GOAL OF THE EXERCISE. Go line by line through the entries below and copy those containing the string "that".

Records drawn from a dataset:
[Start of Attachment]

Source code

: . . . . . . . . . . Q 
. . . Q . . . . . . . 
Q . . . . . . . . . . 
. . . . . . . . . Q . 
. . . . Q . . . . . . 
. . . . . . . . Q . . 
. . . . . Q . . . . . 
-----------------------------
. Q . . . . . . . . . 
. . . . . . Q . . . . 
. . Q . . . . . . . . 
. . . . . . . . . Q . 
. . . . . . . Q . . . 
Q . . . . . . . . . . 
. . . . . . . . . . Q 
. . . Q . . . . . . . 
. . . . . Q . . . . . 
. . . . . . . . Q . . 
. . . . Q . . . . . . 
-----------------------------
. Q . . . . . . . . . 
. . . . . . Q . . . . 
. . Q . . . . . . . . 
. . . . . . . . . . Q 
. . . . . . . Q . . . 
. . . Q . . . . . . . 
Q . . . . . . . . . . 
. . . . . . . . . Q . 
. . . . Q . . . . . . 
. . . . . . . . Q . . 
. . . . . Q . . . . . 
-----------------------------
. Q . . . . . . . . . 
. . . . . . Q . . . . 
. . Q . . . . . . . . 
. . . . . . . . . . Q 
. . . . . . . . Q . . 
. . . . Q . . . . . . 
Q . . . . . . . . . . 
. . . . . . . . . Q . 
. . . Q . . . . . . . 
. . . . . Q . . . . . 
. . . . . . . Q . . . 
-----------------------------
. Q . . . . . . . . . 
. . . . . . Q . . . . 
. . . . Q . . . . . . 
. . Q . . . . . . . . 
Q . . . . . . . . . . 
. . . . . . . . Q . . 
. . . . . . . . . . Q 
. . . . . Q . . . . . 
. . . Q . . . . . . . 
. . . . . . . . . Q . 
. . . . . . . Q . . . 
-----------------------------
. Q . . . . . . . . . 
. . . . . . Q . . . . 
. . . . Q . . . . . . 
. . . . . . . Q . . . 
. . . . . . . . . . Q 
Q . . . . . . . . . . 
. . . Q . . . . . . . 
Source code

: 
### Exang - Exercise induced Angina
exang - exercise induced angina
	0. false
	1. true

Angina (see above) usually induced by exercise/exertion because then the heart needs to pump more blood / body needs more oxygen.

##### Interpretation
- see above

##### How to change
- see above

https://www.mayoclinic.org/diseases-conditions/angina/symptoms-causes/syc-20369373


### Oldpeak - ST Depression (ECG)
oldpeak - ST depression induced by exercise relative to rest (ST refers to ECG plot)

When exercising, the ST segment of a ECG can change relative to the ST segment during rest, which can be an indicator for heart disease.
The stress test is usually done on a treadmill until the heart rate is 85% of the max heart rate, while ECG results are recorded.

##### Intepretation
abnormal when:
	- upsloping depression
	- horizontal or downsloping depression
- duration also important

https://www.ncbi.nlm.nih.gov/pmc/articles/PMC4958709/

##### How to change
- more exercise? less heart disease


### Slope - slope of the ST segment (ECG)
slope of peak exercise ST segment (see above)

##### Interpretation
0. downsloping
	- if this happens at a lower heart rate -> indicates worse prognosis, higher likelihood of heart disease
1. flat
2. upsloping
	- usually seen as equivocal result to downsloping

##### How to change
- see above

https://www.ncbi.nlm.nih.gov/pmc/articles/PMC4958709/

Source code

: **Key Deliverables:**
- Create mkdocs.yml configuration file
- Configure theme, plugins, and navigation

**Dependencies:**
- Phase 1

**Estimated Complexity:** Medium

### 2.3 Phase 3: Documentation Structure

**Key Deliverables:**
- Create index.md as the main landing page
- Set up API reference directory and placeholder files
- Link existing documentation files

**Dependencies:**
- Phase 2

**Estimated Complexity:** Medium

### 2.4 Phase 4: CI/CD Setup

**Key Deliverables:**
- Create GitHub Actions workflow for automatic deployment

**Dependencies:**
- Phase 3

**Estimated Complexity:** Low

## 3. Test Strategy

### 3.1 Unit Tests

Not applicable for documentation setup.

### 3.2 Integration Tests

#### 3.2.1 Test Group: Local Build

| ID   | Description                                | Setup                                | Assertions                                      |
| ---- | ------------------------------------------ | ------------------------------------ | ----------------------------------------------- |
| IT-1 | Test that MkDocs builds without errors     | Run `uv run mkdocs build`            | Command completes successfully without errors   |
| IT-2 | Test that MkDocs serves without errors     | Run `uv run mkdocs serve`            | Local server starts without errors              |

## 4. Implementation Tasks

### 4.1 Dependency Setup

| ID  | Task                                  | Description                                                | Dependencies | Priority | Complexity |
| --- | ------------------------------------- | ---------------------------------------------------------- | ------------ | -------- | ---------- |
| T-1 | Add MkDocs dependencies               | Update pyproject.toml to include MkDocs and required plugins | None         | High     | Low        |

[End of Attachment]

WRITTEN SOLUTION.
| IT-1 | Test that MkDocs builds without errors     | Run `uv run mkdocs build`            | Command completes successfully without errors   |
| IT-2 | Test that MkDocs serves without errors     | Run `uv run mkdocs serve`            | Local server starts without errors              |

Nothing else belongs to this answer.